Purely Capacitive  Circuit Diagram

Properties

• Current leads voltage by a phase difference of 90^o.

• When there is an increase in voltage, the positive half cycle begins, i.e., the capacitor gets charged and reaches its maximum capacity.

• Similarly, when there is a decrease in voltage, the negative half cycle happens leading to discharge from the capacitor.

• During maximum voltage, current flow is zero.

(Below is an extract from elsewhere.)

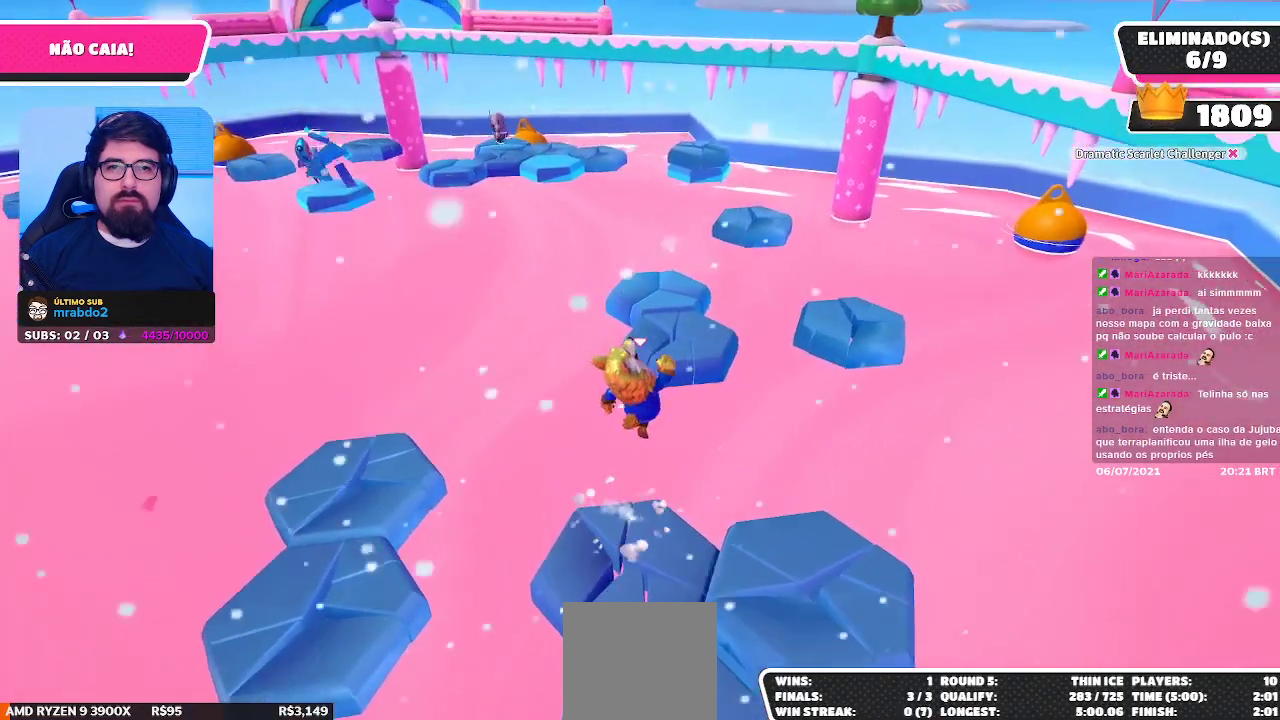
{"buttons": [], "left_stick": "up", "right_stick": "center", "events": [[200, "X", "down"], [317, "X", "up"]]}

• Current starts to flow when voltage value decreases to a negative value.

Phasor and Wavelength Diagram

Purely Capacitive Circuit Phasor and Waveform Diagram

Derivation of Formulas

The equation of the alternating voltage that is applied across the circuit is

$v={{V}_{m}}\sin \omega t$    …. (1)

At any point in time, let the charge of the capacitor be

$q=Cv$        …. (2)

The current flowing through the purely capacitive circuit is given by:

$i=\frac{dq}{dt}$

Substituting (2) in the above equation,

$i=\frac{d}{dt}\left( Cv \right)$ …. (3)

$i=\frac{d}{dt}C{{v}_{m}}\sin \omega t=C{{v}_{m}}\frac{d}{dt}\sin \omega t$

$i=\omega C{{v}_{m}}\cos \omega t=\frac{{{V}_{m}}}{1/\omega C}\sin \left( \omega t+\frac{\pi }{2} \right)$

$i=\frac{{{V}_{m}}}{{{X}_{C}}}\sin \left[ \omega t+\frac{\pi }{2} \right]$ …. (4)

where is ${{X}_{C}}=1/\omega C$ the capacitive reactance

Current will be maximum when  $\sin \left( \omega t+\frac{\pi }{2} \right)=1$. Hence,

${{I}_{m}}=\frac{{{V}_{m}}}{{{X}_{C}}}$

On substituting this in (4) we get,

$i={{I}_{m}}\sin \left( \omega t+\frac{\pi }{2} \right)$

The instantaneous power in the capacitor P = VI

$P=\left( {{V}_{m}}\sin \omega t \right){{I}_{m}}\sin \left( \omega t+\frac{\pi }{2} \right)$

$P={{V}_{m}}{{I}_{m}}\sin \omega t\cos \omega t$

$P=\frac{{{V}_{m}}}{\sqrt{2}}\frac{{{I}_{m}}}{\sqrt{2}}\sin 2\omega t$

Or P = 0, i.e., average power consumption in a purely inductive circuit is zero.

Summary

In order to understand a general AC circuit, the capacitance, inductance, and resistance factors must be studied in isolation. It will yield important results about the relationship between current and voltage, the phase difference, and the average power consumption.